**Work required**. Print the whole listing below exactly as given, pictures excluded.

====

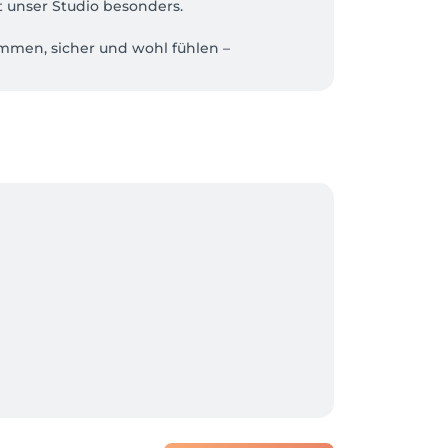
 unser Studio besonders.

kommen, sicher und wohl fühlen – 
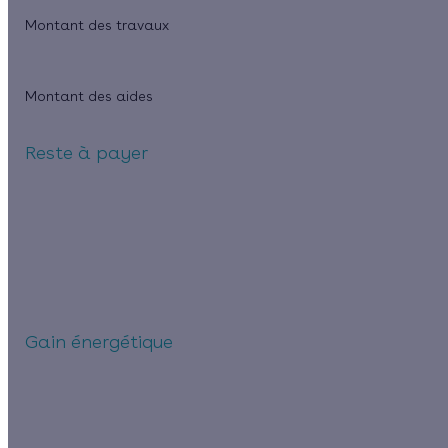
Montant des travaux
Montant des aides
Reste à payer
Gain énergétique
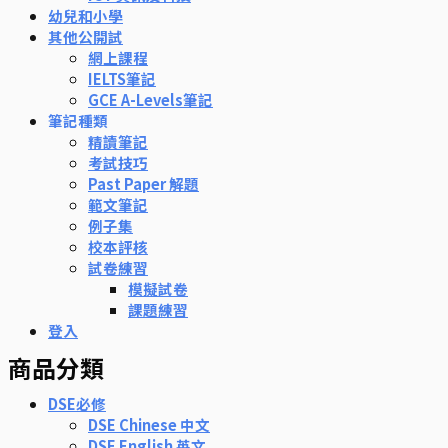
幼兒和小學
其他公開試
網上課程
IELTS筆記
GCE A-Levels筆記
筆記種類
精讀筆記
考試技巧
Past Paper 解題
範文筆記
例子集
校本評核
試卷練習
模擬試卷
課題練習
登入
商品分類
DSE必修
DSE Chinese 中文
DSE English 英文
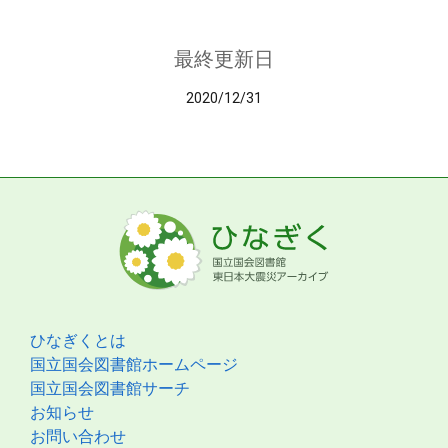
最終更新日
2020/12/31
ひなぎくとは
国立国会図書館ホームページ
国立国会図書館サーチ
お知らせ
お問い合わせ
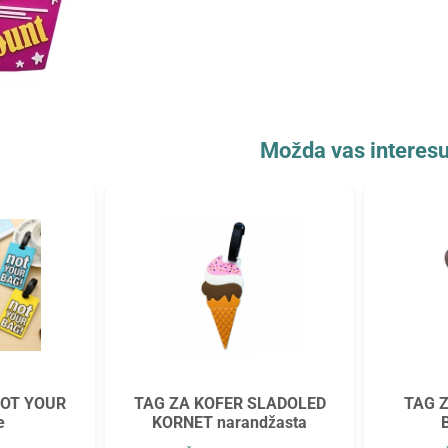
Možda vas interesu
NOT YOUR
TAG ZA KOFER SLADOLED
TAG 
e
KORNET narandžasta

====

**Task answer**.
 unser Studio besonders.

kommen, sicher und wohl fühlen – 
Montant des travaux
Montant des aides
Reste à payer
Gain énergétique
幼兒和小學
其他公開試
網上課程
IELTS筆記
GCE A-Levels筆記
筆記種類
精讀筆記
考試技巧
Past Paper 解題
範文筆記
例子集
校本評核
試卷練習
模擬試卷
課題練習
登入
商品分類
DSE必修
DSE Chinese 中文
DSE English 英文
最終更新日
2020/12/31
ひなぎくとは
国立国会図書館ホームページ
国立国会図書館サーチ
お知らせ
お問い合わせ
Možda vas interesu
NOT YOUR
TAG ZA KOFER SLADOLED
TAG 
e
KORNET narandžasta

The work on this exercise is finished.